What you will do:
Report each line below that contains the word "BAYER".

##### Exercise materials

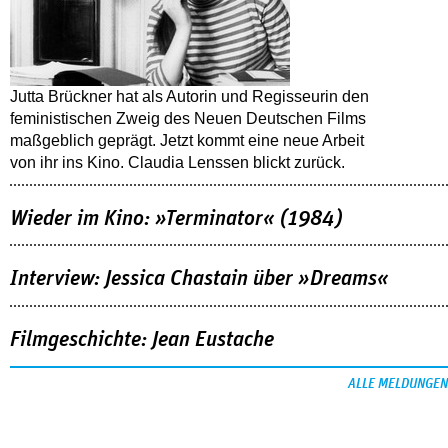
Jutta Brückner hat als Autorin und Regisseurin den
feministischen Zweig des Neuen Deutschen Films
maßgeblich geprägt. Jetzt kommt eine neue Arbeit
von ihr ins Kino. Claudia Lenssen blickt zurück.
Wieder im Kino: »Terminator« (1984)
Interview: Jessica Chastain über »Dreams«
Filmgeschichte: Jean Eustache
ALLE MELDUNGEN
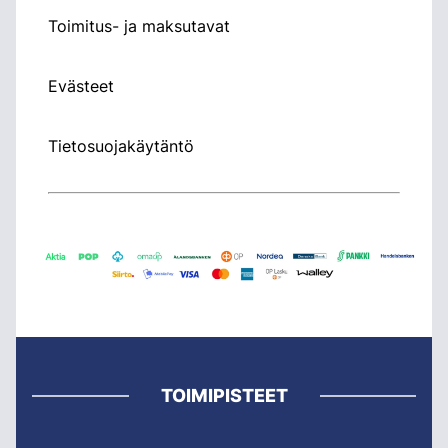
Toimitus- ja maksutavat
Evästeet
Tietosuojakäytäntö
TOIMIPISTEET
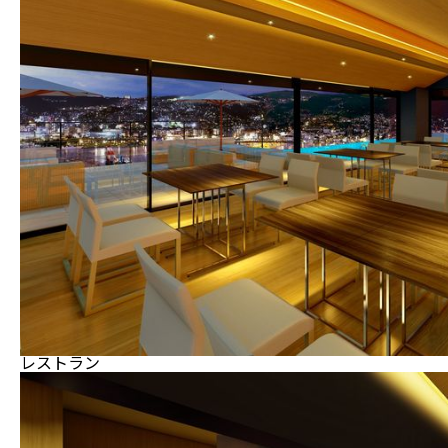
レストラン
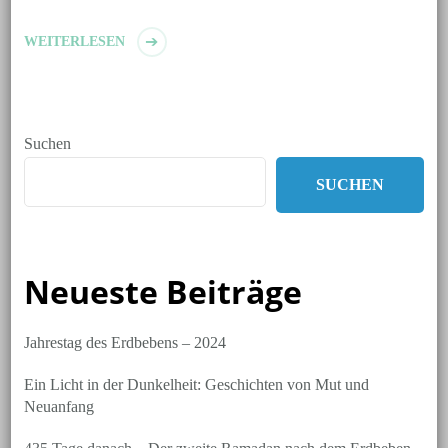
WEITERLESEN
Suchen
SUCHEN
Neueste Beiträge
Jahrestag des Erdbebens – 2024
Ein Licht in der Dunkelheit: Geschichten von Mut und
Neuanfang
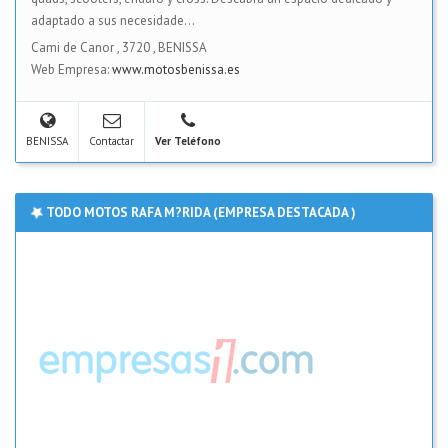
adaptado a sus necesidade...
Cami de Canor
,
3720
,
BENISSA
Web Empresa:
www.motosbenissa.es
BENISSA
Contactar
Ver Teléfono
TODO MOTOS RAFA M?RIDA (EMPRESA DESTACADA )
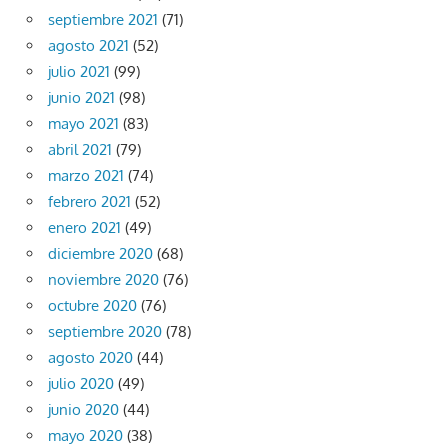
septiembre 2021
(71)
agosto 2021
(52)
julio 2021
(99)
junio 2021
(98)
mayo 2021
(83)
abril 2021
(79)
marzo 2021
(74)
febrero 2021
(52)
enero 2021
(49)
diciembre 2020
(68)
noviembre 2020
(76)
octubre 2020
(76)
septiembre 2020
(78)
agosto 2020
(44)
julio 2020
(49)
junio 2020
(44)
mayo 2020
(38)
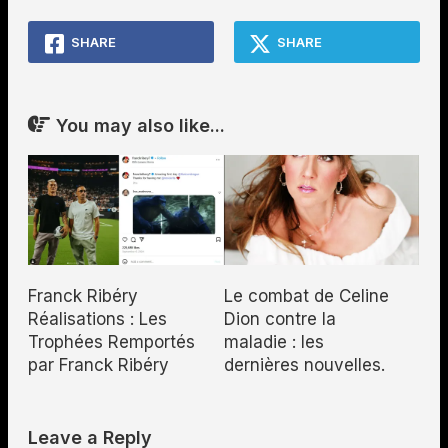
SHARE
SHARE
You may also like...
Franck Ribéry
Le combat de Celine
Réalisations : Les
Dion contre la
Trophées Remportés
maladie : les
par Franck Ribéry
dernières nouvelles.
Leave a Reply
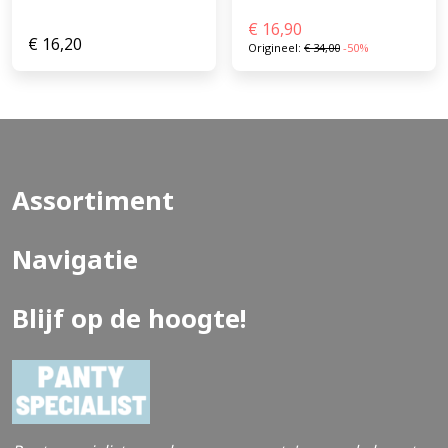
€
16,90
€
16,20
Origineel:
€
34,00
-50%
Assortiment
Navigatie
Blijf op de hoogte!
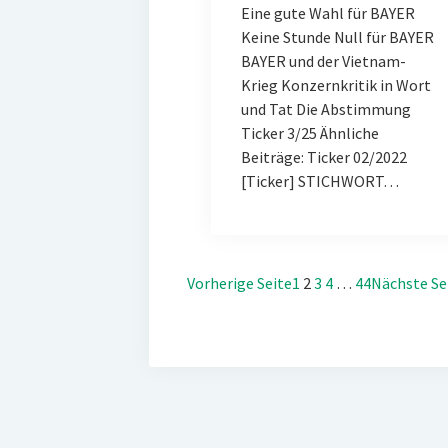
Eine gute Wahl für BAYER
Keine Stunde Null für BAYER
BAYER und der Vietnam-
Krieg Konzernkritik in Wort
und Tat Die Abstimmung
Ticker 3/25 Ähnliche
Beiträge: Ticker 02/2022
[Ticker] STICHWORT…
Vorherige Seite
1
2
3
4
…
44
Nächste Se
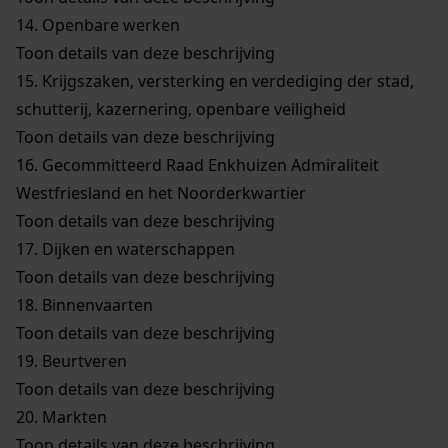
14.
Openbare werken
Toon details van deze beschrijving
15.
Krijgszaken, versterking en verdediging der stad,
schutterij, kazernering, openbare veiligheid
Toon details van deze beschrijving
16.
Gecommitteerd Raad Enkhuizen Admiraliteit
Westfriesland en het Noorderkwartier
Toon details van deze beschrijving
17.
Dijken en waterschappen
Toon details van deze beschrijving
18.
Binnenvaarten
Toon details van deze beschrijving
19.
Beurtveren
Toon details van deze beschrijving
20.
Markten
Toon details van deze beschrijving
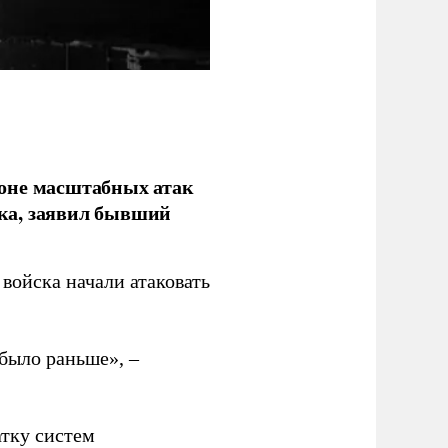
фоне масштабных атак
ка, заявил бывший
войска начали атаковать
было раньше», –
атку систем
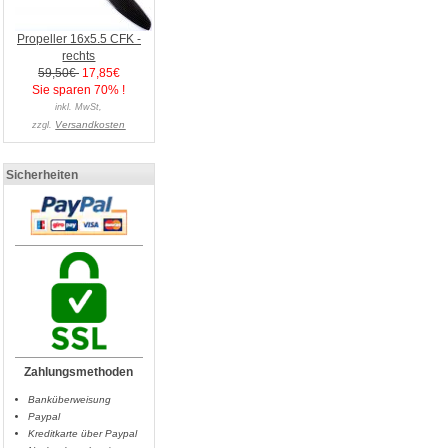
Propeller 16x5.5 CFK -
rechts
59,50€
17,85€
Sie sparen 70% !
inkl. MwSt,
Versandkosten
zzgl.
Sicherheiten
Zahlungsmethoden
Banküberweisung
Paypal
Kreditkarte über Paypal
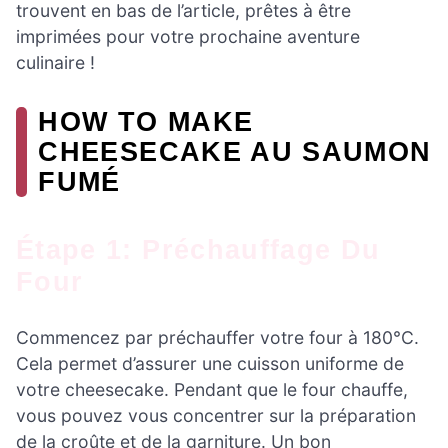
trouvent en bas de l’article, prêtes à être
imprimées pour votre prochaine aventure
culinaire !
HOW TO MAKE
CHEESECAKE AU SAUMON
FUMÉ
Étape 1: Préchauffage Du
Four
Commencez par préchauffer votre four à 180°C.
Cela permet d’assurer une cuisson uniforme de
votre cheesecake. Pendant que le four chauffe,
vous pouvez vous concentrer sur la préparation
de la croûte et de la garniture. Un bon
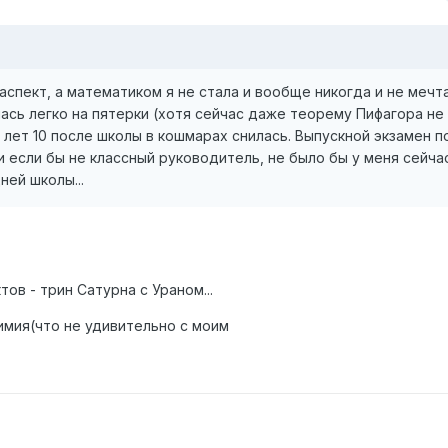
аспект, а математиком я не стала и вообще никогда и не мечта
ась легко на пятерки (хотя сейчас даже теорему Пифагора не
 лет 10 после школы в кошмарах снилась. Выпускной экзамен п
и если бы не классный руководитель, не было бы у меня сейча
ней школы...
ов - трин Сатурна с Ураном...
имия(что не удивительно с моим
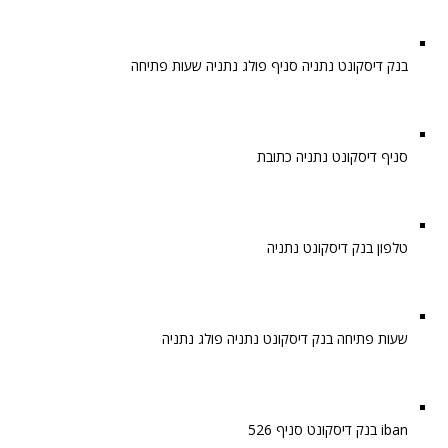
בנק דיסקונט נתניה סניף פולג נתניה שעות פתיחה
סניף דיסקונט נתניה כתובת
טלפון בנק דיסקונט נתניה
שעות פתיחה בנק דיסקונט נתניה פולג נתניה
iban בנק דיסקונט סניף 526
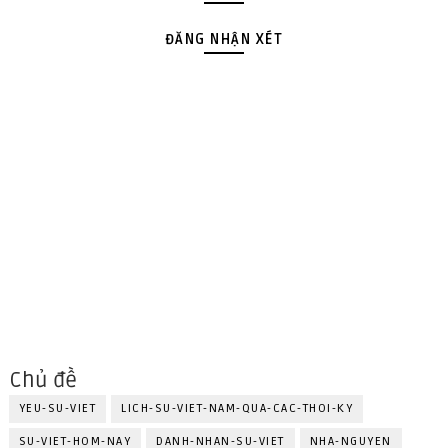
ĐĂNG NHẬN XÉT
Chủ đề
YEU-SU-VIET
LICH-SU-VIET-NAM-QUA-CAC-THOI-KY
SU-VIET-HOM-NAY
DANH-NHAN-SU-VIET
NHA-NGUYEN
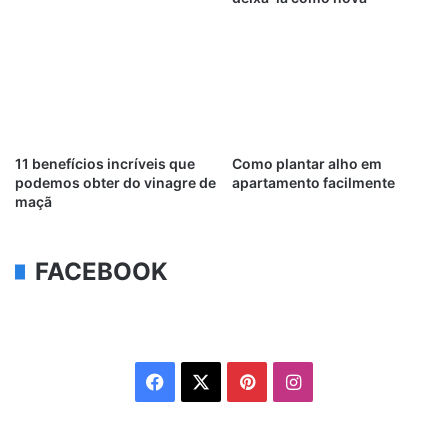
11 benefícios incríveis que
Como plantar alho em
podemos obter do vinagre de
apartamento facilmente
maçã
FACEBOOK
Facebook
X
Pinterest
Instagram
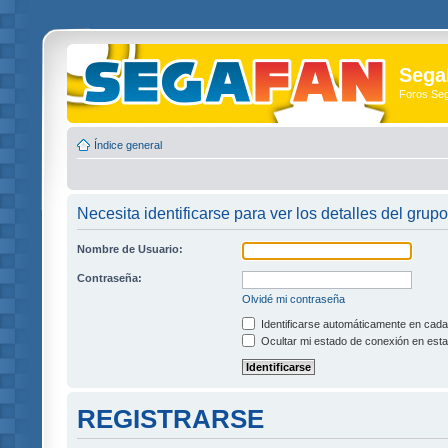
Sega
Foros Se
Índice general
Necesita identificarse para ver los detalles del grupo
Nombre de Usuario:
Contraseña:
Olvidé mi contraseña
Identificarse automáticamente en cada 
Ocultar mi estado de conexión en esta
REGISTRARSE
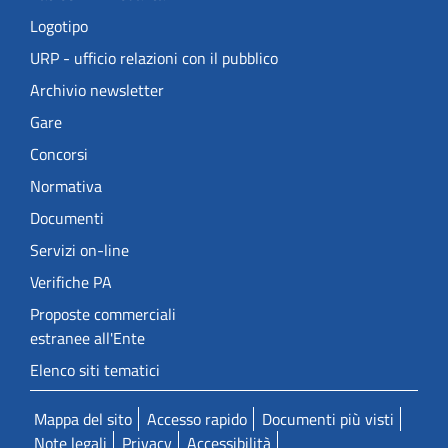
Logotipo
URP - ufficio relazioni con il pubblico
Archivio newsletter
Gare
Concorsi
Normativa
Documenti
Servizi on-line
Verifiche PA
Proposte commerciali
estranee all'Ente
Elenco siti tematici
Mappa del sito
Accesso rapido
Documenti più visti
Note legali
Privacy
Accessibilità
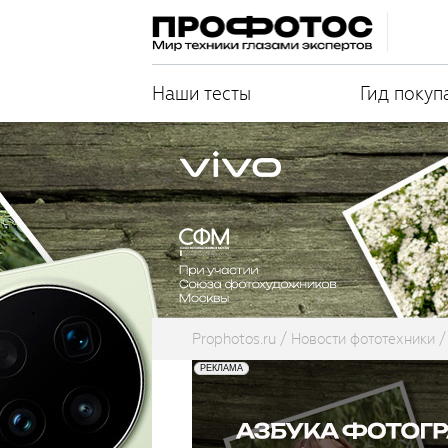
Наши тесты
Гид покуп
Prophotos.ru
Новости фототехники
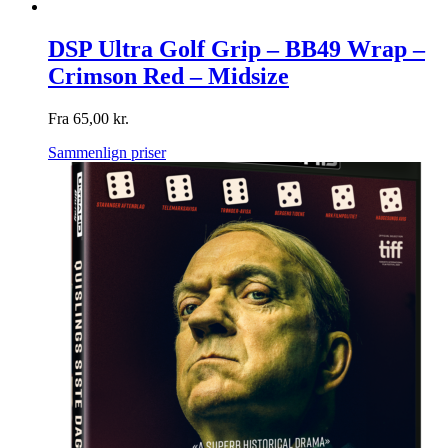
DSP Ultra Golf Grip – BB49 Wrap –
Crimson Red – Midsize
Fra
65,00
kr.
Sammenlign priser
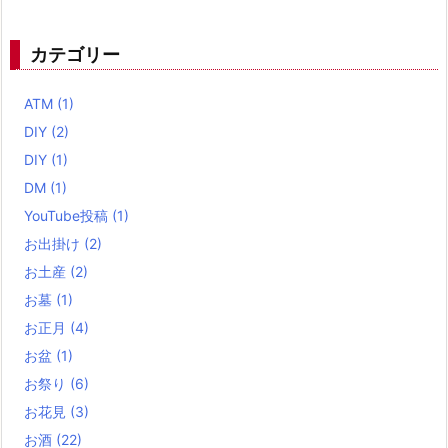
カテゴリー
ATM
(1)
DIY
(2)
DIY
(1)
DM
(1)
YouTube投稿
(1)
お出掛け
(2)
お土産
(2)
お墓
(1)
お正月
(4)
お盆
(1)
お祭り
(6)
お花見
(3)
お酒
(22)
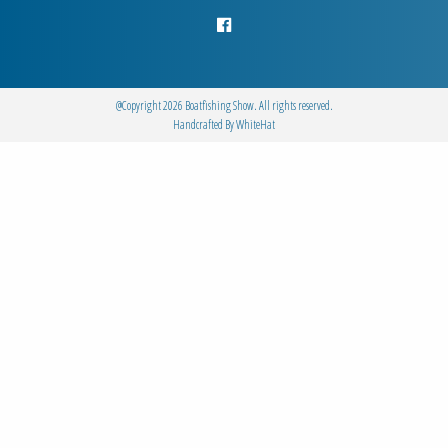
@Copyright 2026 Boatfishing Show. All rights reserved.
Handcrafted By
WhiteΗat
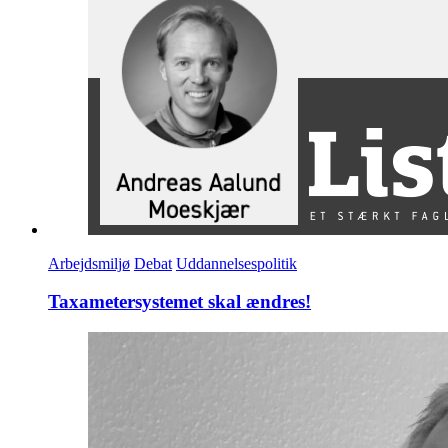
Arbejdsmiljø
Debat
Uddannelsespolitik
Taxametersystemet skal ændres!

##########

Expected output:
Eine gute Wahl für BAYER
Keine Stunde Null für BAYER
BAYER und der Vietnam-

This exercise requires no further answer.